<<<<

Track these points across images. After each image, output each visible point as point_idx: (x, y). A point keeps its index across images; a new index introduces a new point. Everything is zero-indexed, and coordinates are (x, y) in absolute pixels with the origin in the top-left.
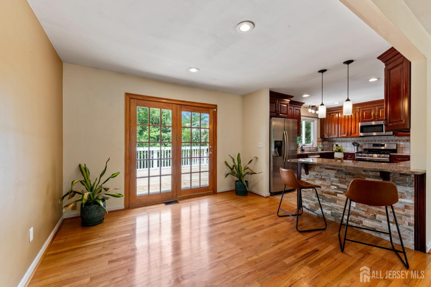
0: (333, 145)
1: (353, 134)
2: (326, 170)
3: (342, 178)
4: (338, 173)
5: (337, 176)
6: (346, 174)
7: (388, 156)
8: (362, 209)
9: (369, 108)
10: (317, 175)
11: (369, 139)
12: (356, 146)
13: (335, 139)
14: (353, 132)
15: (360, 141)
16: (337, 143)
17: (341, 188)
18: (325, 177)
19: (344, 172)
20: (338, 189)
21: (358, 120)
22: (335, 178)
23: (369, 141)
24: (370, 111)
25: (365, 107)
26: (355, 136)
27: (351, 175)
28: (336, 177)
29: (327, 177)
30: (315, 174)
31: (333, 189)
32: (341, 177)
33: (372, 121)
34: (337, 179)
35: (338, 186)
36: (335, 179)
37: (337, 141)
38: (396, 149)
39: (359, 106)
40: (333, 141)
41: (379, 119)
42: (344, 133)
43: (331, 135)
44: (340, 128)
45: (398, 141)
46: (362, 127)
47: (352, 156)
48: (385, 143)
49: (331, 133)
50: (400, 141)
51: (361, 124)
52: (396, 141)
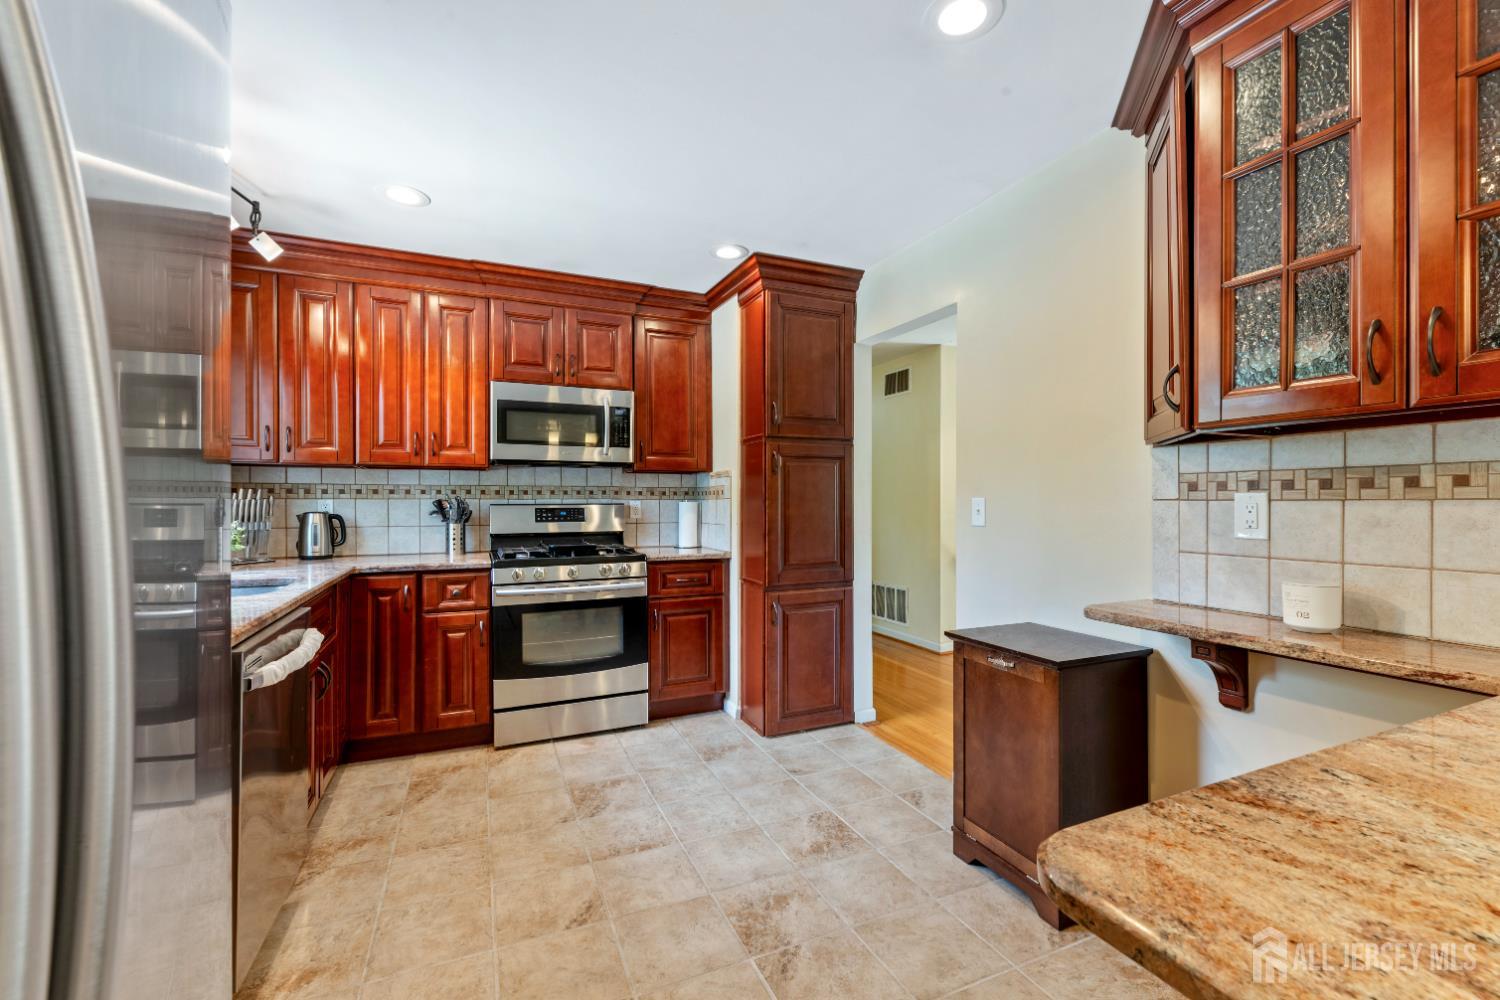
0: (303, 519)
1: (452, 447)
7: (637, 568)
9: (535, 311)
11: (513, 482)
12: (456, 522)
13: (304, 476)
14: (453, 434)
15: (469, 492)
16: (329, 505)
21: (478, 362)
23: (513, 492)
24: (538, 327)
25: (518, 296)
26: (461, 458)
33: (549, 380)
37: (325, 492)
38: (621, 533)
39: (484, 283)
40: (289, 491)
41: (580, 375)
42: (396, 435)
43: (299, 444)
44: (369, 401)
45: (624, 494)
46: (506, 408)
47: (468, 589)
48: (584, 501)
49: (296, 431)
50: (629, 493)
51: (501, 391)
52: (616, 493)
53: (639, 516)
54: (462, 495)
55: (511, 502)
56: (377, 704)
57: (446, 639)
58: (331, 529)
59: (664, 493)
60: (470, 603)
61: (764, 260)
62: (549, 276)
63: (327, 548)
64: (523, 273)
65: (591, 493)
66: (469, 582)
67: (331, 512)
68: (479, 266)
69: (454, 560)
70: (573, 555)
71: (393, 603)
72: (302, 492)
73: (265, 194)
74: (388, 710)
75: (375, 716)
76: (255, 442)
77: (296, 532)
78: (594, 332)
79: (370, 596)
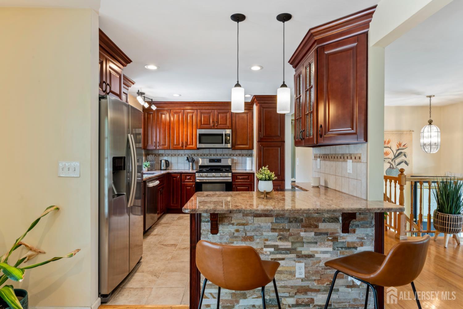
0: (161, 161)
1: (189, 145)
2: (256, 219)
3: (284, 230)
4: (278, 221)
5: (275, 227)
6: (290, 222)
7: (230, 174)
8: (314, 278)
9: (208, 111)
10: (237, 231)
11: (204, 152)
12: (191, 162)
13: (161, 152)
14: (190, 142)
15: (195, 155)
16: (166, 158)
17: (282, 249)
18: (253, 234)
19: (287, 218)
20: (276, 252)
21: (195, 125)
22: (272, 232)
23: (204, 155)
24: (208, 115)
25: (204, 108)
26: (192, 147)
27: (299, 222)
28: (273, 230)
29: (257, 231)
30: (233, 230)
31: (268, 253)
32: (282, 228)
33: (211, 128)
34: (276, 234)
35: (278, 246)
36: (271, 234)
37: (165, 155)
38: (231, 166)
39: (196, 106)
40: (159, 155)
41: (218, 126)
42: (178, 143)
43: (160, 145)
44: (173, 135)
45: (232, 155)
46: (201, 135)
47: (191, 177)
48: (222, 157)
49: (159, 143)
50: (233, 155)
51: (200, 131)
52: (230, 155)
53: (236, 161)
54: (193, 156)
55: (204, 157)
56: (173, 201)
57: (186, 188)
58: (166, 163)
59: (243, 155)
60: (191, 181)
61: (256, 97)
62: (210, 103)
63: (165, 168)
64: (205, 103)
65: (224, 155)
66: (191, 176)
67: (167, 160)
68: (195, 103)
69: (191, 171)
70: (214, 171)
71: (176, 179)
72: (161, 155)
73: (153, 97)
74: (175, 202)
75: (172, 204)
76: (152, 145)
77: (160, 164)
78: (222, 115)
79: (172, 178)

>>>>

Only the pictures are to be left out; the rest of the material above should be printed verbatim.

◆ **Final answer**
Track these points across images. After each image, output each visible point as point_idx: (x, y). A point keeps its index across images; a new index introduces a new point. Everything is zero-indexed, and coordinates are (x, y) in absolute pixels with the origin in the top-left.
0: (333, 145)
1: (353, 134)
2: (326, 170)
3: (342, 178)
4: (338, 173)
5: (337, 176)
6: (346, 174)
7: (388, 156)
8: (362, 209)
9: (369, 108)
10: (317, 175)
11: (369, 139)
12: (356, 146)
13: (335, 139)
14: (353, 132)
15: (360, 141)
16: (337, 143)
17: (341, 188)
18: (325, 177)
19: (344, 172)
20: (338, 189)
21: (358, 120)
22: (335, 178)
23: (369, 141)
24: (370, 111)
25: (365, 107)
26: (355, 136)
27: (351, 175)
28: (336, 177)
29: (327, 177)
30: (315, 174)
31: (333, 189)
32: (341, 177)
33: (372, 121)
34: (337, 179)
35: (338, 186)
36: (335, 179)
37: (337, 141)
38: (396, 149)
39: (359, 106)
40: (333, 141)
41: (379, 119)
42: (344, 133)
43: (331, 135)
44: (340, 128)
45: (398, 141)
46: (362, 127)
47: (352, 156)
48: (385, 143)
49: (331, 133)
50: (400, 141)
51: (361, 124)
52: (396, 141)
0: (303, 519)
1: (452, 447)
7: (637, 568)
9: (535, 311)
11: (513, 482)
12: (456, 522)
13: (304, 476)
14: (453, 434)
15: (469, 492)
16: (329, 505)
21: (478, 362)
23: (513, 492)
24: (538, 327)
25: (518, 296)
26: (461, 458)
33: (549, 380)
37: (325, 492)
38: (621, 533)
39: (484, 283)
40: (289, 491)
41: (580, 375)
42: (396, 435)
43: (299, 444)
44: (369, 401)
45: (624, 494)
46: (506, 408)
47: (468, 589)
48: (584, 501)
49: (296, 431)
50: (629, 493)
51: (501, 391)
52: (616, 493)
53: (639, 516)
54: (462, 495)
55: (511, 502)
56: (377, 704)
57: (446, 639)
58: (331, 529)
59: (664, 493)
60: (470, 603)
61: (764, 260)
62: (549, 276)
63: (327, 548)
64: (523, 273)
65: (591, 493)
66: (469, 582)
67: (331, 512)
68: (479, 266)
69: (454, 560)
70: (573, 555)
71: (393, 603)
72: (302, 492)
73: (265, 194)
74: (388, 710)
75: (375, 716)
76: (255, 442)
77: (296, 532)
78: (594, 332)
79: (370, 596)
0: (161, 161)
1: (189, 145)
2: (256, 219)
3: (284, 230)
4: (278, 221)
5: (275, 227)
6: (290, 222)
7: (230, 174)
8: (314, 278)
9: (208, 111)
10: (237, 231)
11: (204, 152)
12: (191, 162)
13: (161, 152)
14: (190, 142)
15: (195, 155)
16: (166, 158)
17: (282, 249)
18: (253, 234)
19: (287, 218)
20: (276, 252)
21: (195, 125)
22: (272, 232)
23: (204, 155)
24: (208, 115)
25: (204, 108)
26: (192, 147)
27: (299, 222)
28: (273, 230)
29: (257, 231)
30: (233, 230)
31: (268, 253)
32: (282, 228)
33: (211, 128)
34: (276, 234)
35: (278, 246)
36: (271, 234)
37: (165, 155)
38: (231, 166)
39: (196, 106)
40: (159, 155)
41: (218, 126)
42: (178, 143)
43: (160, 145)
44: (173, 135)
45: (232, 155)
46: (201, 135)
47: (191, 177)
48: (222, 157)
49: (159, 143)
50: (233, 155)
51: (200, 131)
52: (230, 155)
53: (236, 161)
54: (193, 156)
55: (204, 157)
56: (173, 201)
57: (186, 188)
58: (166, 163)
59: (243, 155)
60: (191, 181)
61: (256, 97)
62: (210, 103)
63: (165, 168)
64: (205, 103)
65: (224, 155)
66: (191, 176)
67: (167, 160)
68: (195, 103)
69: (191, 171)
70: (214, 171)
71: (176, 179)
72: (161, 155)
73: (153, 97)
74: (175, 202)
75: (172, 204)
76: (152, 145)
77: (160, 164)
78: (222, 115)
79: (172, 178)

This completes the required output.